→ **Exercise description**: Set down the data below in full and exactly, minus the pictures.

→ **Raw data**:
┌──

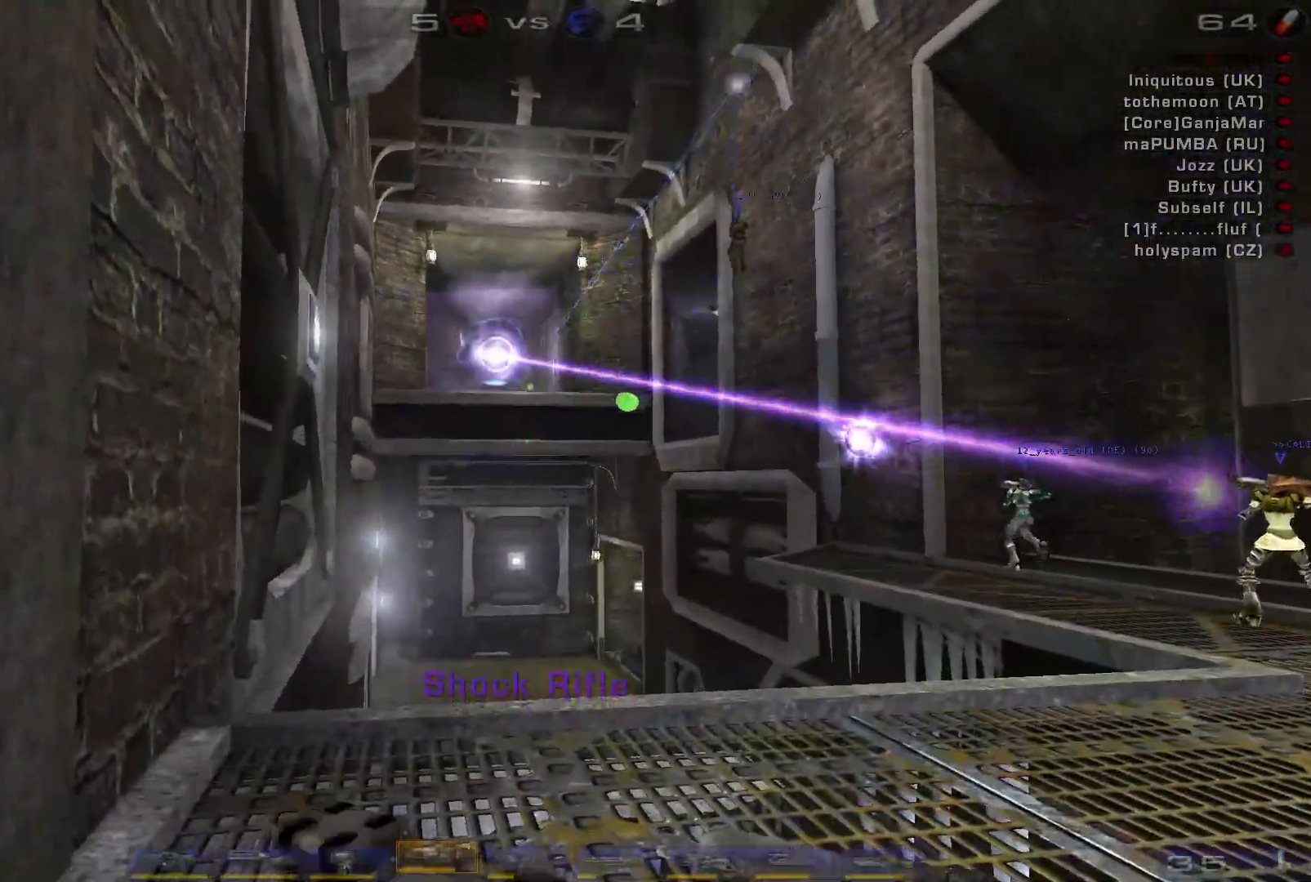
{"keys": [], "mouse": [], "events": [[33, "space", "down"], [233, "space", "up"], [333, "space", "down"], [500, "space", "up"]]}
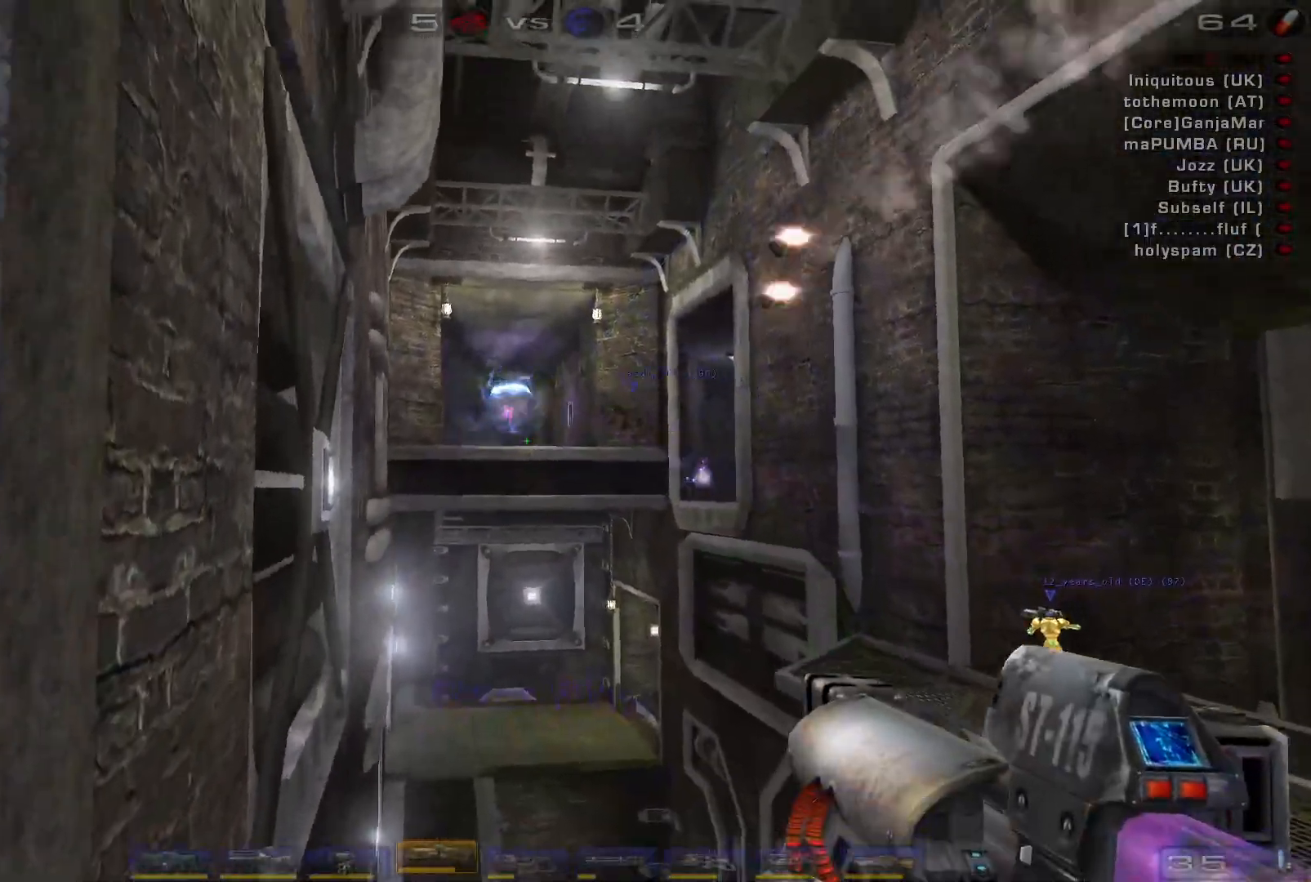
{"keys": ["d", "s"], "mouse": [], "events": [[233, "mouse_left", "down"], [267, "d", "down"], [367, "s", "down"], [367, "shift", "down"], [433, "mouse_left", "up"], [500, "shift", "up"]]}
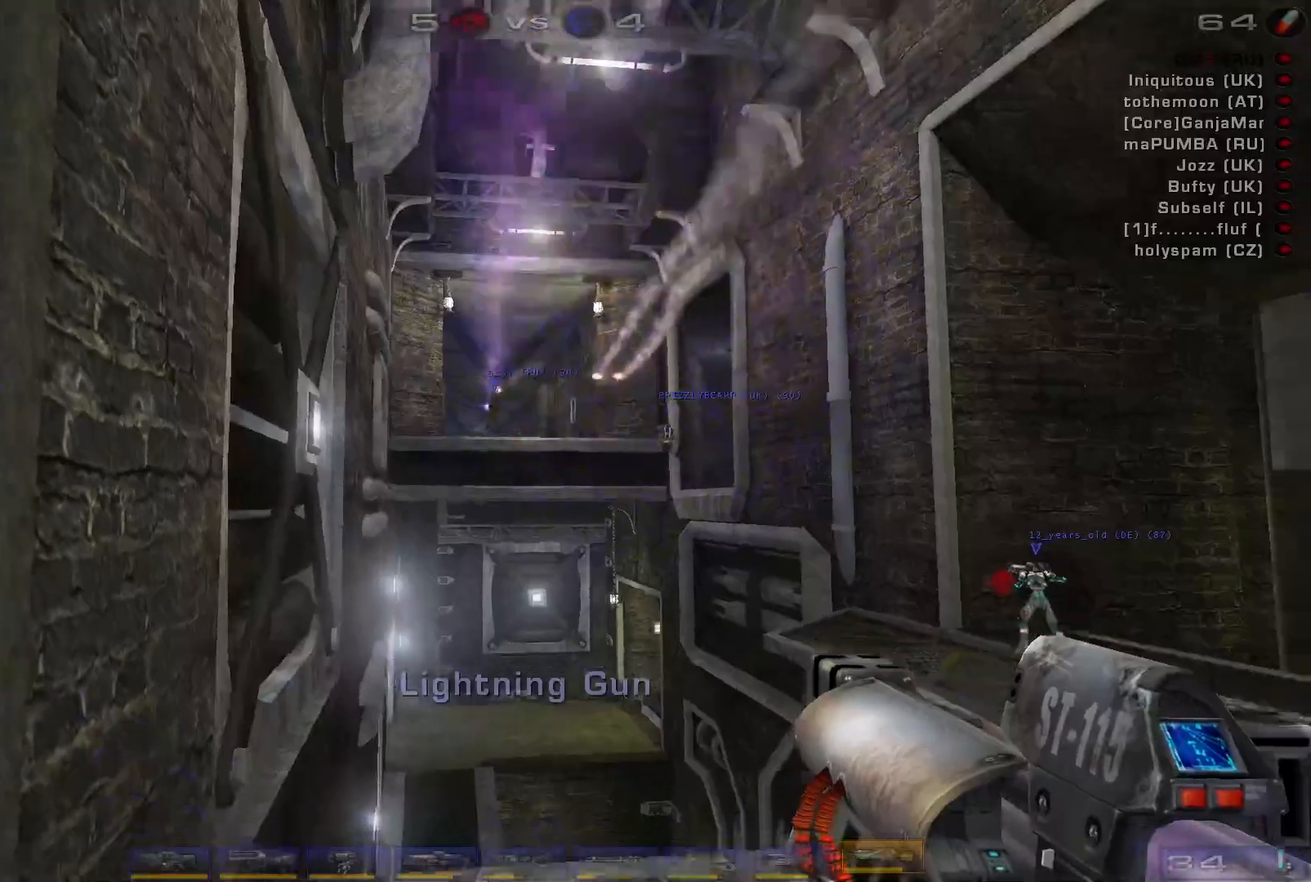
{"keys": ["a", "d", "w"], "mouse": [], "events": [[100, "s", "up"], [500, "a", "down"], [500, "w", "down"]]}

└──

→ **Completed exercise**:
{"keys": [], "mouse": [], "events": [[33, "space", "down"], [233, "space", "up"], [333, "space", "down"], [500, "space", "up"]]}
{"keys": ["d", "s"], "mouse": [], "events": [[233, "mouse_left", "down"], [267, "d", "down"], [367, "s", "down"], [367, "shift", "down"], [433, "mouse_left", "up"], [500, "shift", "up"]]}
{"keys": ["a", "d", "w"], "mouse": [], "events": [[100, "s", "up"], [500, "a", "down"], [500, "w", "down"]]}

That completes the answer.